A → G, 39 (A changed to G at position 39).

  

Using 531 as root, the 3 most dangerous strains are

A -> C, 268 and T -> C, 841 and A -> T, 945 (strain 123)

A -> C, 268 and T -> C, 526 and T -> C, 841 and A -> T, 945 (strain 118)

A -> C, 196 and T -> C, 841 and G -> C, 847 and A -> T, 945 (strain 501)

 

We followed the same procedure as before, but instead of using “severity”, we built a composite column that adds up all the numerical values of each of the tabulated disease characteristics. This is not exactly “equal weight”, since most characteristics have 3 values (mapped to 1, 2 and 3), as compared to “complications”, which has only 2 (mapped to 1 and 2). Mapping major “complications” to a 3 instead of a 2 would cause a 4-way tie for “most dangerous strain”, adding 202 to the current list of 123, 118 and 501.

 

badness-table.png

Figure 7: The resulting table. The last column is formed by adding up the numerical mappings of all strain-characteristic columns. After sorting by this “badness-column”, we have used the topmost 3 cases as our answer, looking up the mutations in the corresponding edge table.

 

Figure 8: The resulting one-base-substitution-per-edge tree, encoding overall danger as node color. Red is most dangerous (most danger points, as per the “badness” column In Figure 7), blue is least dangerous.

 

worst-mutations.png

Figure 9: The substitutions required to mutate from 531 to the 3 most dangerous strains. These strains have been filtered from the list of all edges from 531 to all other strains – similar to that of Figure 4.

Dataset entries:

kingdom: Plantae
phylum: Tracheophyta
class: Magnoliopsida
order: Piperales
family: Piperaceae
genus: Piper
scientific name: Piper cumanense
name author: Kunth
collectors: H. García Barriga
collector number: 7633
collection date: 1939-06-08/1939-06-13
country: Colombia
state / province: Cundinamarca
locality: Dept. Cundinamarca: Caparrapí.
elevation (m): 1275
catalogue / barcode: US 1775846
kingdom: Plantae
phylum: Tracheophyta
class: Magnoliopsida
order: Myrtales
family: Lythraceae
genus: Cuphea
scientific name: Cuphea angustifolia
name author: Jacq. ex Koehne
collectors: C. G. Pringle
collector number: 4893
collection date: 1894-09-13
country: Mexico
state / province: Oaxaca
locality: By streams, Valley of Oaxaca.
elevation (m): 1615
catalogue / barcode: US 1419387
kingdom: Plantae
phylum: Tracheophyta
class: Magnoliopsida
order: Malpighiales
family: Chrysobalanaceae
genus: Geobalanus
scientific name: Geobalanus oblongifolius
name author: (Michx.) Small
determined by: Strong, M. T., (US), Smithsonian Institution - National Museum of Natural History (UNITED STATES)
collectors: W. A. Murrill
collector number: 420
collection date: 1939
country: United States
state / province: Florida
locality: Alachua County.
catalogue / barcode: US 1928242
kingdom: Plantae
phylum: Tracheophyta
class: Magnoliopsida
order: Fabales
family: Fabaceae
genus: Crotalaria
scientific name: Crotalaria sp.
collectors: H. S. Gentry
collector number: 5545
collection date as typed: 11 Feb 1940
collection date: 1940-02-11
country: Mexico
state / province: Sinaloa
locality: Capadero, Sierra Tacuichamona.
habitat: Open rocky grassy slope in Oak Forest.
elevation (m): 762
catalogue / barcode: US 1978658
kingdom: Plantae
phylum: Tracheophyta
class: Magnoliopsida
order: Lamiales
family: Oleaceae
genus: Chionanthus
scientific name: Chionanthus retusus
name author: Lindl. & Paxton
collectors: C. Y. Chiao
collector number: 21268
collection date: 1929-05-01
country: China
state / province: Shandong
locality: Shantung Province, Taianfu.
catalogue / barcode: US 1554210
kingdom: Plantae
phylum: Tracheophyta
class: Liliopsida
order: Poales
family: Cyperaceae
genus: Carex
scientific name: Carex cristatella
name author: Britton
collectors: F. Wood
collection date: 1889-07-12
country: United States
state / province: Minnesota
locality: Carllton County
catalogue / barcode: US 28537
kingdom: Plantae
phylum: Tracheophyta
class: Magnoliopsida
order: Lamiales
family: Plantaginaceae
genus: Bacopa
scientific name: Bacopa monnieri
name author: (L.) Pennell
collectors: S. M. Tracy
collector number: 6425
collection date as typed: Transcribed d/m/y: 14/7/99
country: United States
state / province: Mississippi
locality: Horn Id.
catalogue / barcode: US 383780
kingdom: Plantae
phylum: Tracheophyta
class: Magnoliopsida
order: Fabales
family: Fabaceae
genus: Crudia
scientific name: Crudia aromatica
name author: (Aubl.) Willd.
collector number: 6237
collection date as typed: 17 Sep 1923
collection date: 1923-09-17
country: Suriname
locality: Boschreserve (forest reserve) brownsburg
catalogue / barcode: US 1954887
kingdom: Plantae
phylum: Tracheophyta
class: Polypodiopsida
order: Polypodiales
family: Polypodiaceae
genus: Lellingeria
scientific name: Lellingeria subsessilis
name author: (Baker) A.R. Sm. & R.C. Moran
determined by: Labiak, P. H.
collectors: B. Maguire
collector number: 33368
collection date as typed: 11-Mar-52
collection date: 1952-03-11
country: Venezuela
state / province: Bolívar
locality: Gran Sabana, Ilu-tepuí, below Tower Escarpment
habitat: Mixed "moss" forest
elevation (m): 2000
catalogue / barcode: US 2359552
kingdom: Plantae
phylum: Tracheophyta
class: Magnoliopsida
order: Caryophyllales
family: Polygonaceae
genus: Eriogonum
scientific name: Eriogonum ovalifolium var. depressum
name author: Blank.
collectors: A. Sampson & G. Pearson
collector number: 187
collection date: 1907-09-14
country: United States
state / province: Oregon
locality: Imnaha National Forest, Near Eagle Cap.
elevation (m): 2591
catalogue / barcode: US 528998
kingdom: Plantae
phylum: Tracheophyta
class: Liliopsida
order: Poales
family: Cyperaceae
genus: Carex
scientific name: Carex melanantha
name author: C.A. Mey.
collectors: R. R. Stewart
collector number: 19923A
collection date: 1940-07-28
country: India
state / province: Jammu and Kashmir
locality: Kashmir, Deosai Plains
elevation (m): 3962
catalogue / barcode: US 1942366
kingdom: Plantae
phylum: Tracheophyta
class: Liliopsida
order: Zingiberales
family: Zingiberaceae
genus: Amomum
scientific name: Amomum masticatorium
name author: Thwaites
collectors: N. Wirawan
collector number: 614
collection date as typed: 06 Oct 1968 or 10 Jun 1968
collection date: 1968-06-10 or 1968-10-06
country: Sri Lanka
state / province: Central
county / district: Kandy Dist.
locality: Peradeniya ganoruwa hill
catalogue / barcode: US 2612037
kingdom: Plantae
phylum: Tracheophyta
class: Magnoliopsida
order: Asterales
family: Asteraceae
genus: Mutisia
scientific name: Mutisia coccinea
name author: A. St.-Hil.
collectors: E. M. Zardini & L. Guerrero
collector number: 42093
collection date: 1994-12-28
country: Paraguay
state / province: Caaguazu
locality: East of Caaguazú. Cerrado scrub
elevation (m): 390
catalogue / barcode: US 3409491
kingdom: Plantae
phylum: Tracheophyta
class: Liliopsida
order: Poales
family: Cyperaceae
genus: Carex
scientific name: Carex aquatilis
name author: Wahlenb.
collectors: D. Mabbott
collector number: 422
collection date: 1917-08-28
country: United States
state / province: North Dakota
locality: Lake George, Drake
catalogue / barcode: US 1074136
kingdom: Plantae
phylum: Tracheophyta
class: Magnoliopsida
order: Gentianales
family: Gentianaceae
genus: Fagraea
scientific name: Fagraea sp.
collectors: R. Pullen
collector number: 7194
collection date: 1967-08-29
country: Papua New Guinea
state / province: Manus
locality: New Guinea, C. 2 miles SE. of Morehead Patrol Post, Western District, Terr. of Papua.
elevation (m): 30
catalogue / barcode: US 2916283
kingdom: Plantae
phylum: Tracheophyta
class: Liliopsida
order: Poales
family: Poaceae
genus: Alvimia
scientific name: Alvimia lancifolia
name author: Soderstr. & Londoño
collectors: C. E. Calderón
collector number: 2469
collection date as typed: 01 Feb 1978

* _Activity A_
Copy the passage on dangerous strains word for word between "A -> C, 196" and "corresponding edge table.", inclusive.
* _Activity B_
Using the passage on dangerous strains, say whether each statement agrees with it, answering yes or no and quoting the words that decide it: (i) Strain 501 involves a G to C substitution at position 847. (ii) In Figure 8, blue marks the most dangerous strains. (iii) The "complications" characteristic has three values.
* _Activity C_
Resume the passage on dangerous strains after its last sentence and keep writing.

* _Task response A_
A -> C, 196 and T -> C, 841 and G -> C, 847 and A -> T, 945 (strain 501)

 

We followed the same procedure as before, but instead of using “severity”, we built a composite column that adds up all the numerical values of each of the tabulated disease characteristics. This is not exactly “equal weight”, since most characteristics have 3 values (mapped to 1, 2 and 3), as compared to “complications”, which has only 2 (mapped to 1 and 2). Mapping major “complications” to a 3 instead of a 2 would cause a 4-way tie for “most dangerous strain”, adding 202 to the current list of 123, 118 and 501.

 

badness-table.png

Figure 7: The resulting table. The last column is formed by adding up the numerical mappings of all strain-characteristic columns. After sorting by this “badness-column”, we have used the topmost 3 cases as our answer, looking up the mutations in the corresponding edge table.

* _Task response B_
(i) Yes: "A -> C, 196 and T -> C, 841 and G -> C, 847 and A -> T, 945 (strain 501)"
(ii) No: "Red is most dangerous" and "blue is least dangerous."
(iii) No: "“complications”, which has only 2 (mapped to 1 and 2)"

* _Task response C_
Figure 10: On the independence of single-base substitutions. The table contains all edges within the single-base-substitution network seen in previous figures. Strain 770 is not present, as it is at least 2 substitutions apart from any other strain. Notice that strain 770 is not interesting in the context of tasks 3.3 and 3.4: it is of moderate symptoms, medium mortality, minor symptoms, and low at-risk vulnerability. There are 55 unique edges in this network (discarding reverse edges), and 1406 * 3 possible mutations. If base-substitutions are random and independent, we expect few, if any, duplicate base substitutions. We have highlighted the single duplicate (A -> C, 268 is present in 2 branches) - not wholly unexpected, according to the birthday paradox.

 

The tree represented in Figure 5 and Figure 8 is a valid way to reason on the paths between strains, since the shortest path between any pair of strains passes through the branches of that tree, with a single exception. Figure 10 is critical in that regard: it proves that, except in the case of 99 – 123 (where the shortest path avoids the duplicate A -> C, 268 edge), this is indeed the case. Any other exceptions would have showed up as duplicates. This makes the analysis considerably simpler, providing a clear most-probable ancestry for each strain. We do not have ground truth, so the most probable (shortest, step-by-step) paths need not correspond to actual strain evolution; however, assuming independence of mutations and almost complete data (there are only two small gaps, to 770 and to 49 / 961 – a small pair seen isolated in Figure 8), our confidence in our answers is very high.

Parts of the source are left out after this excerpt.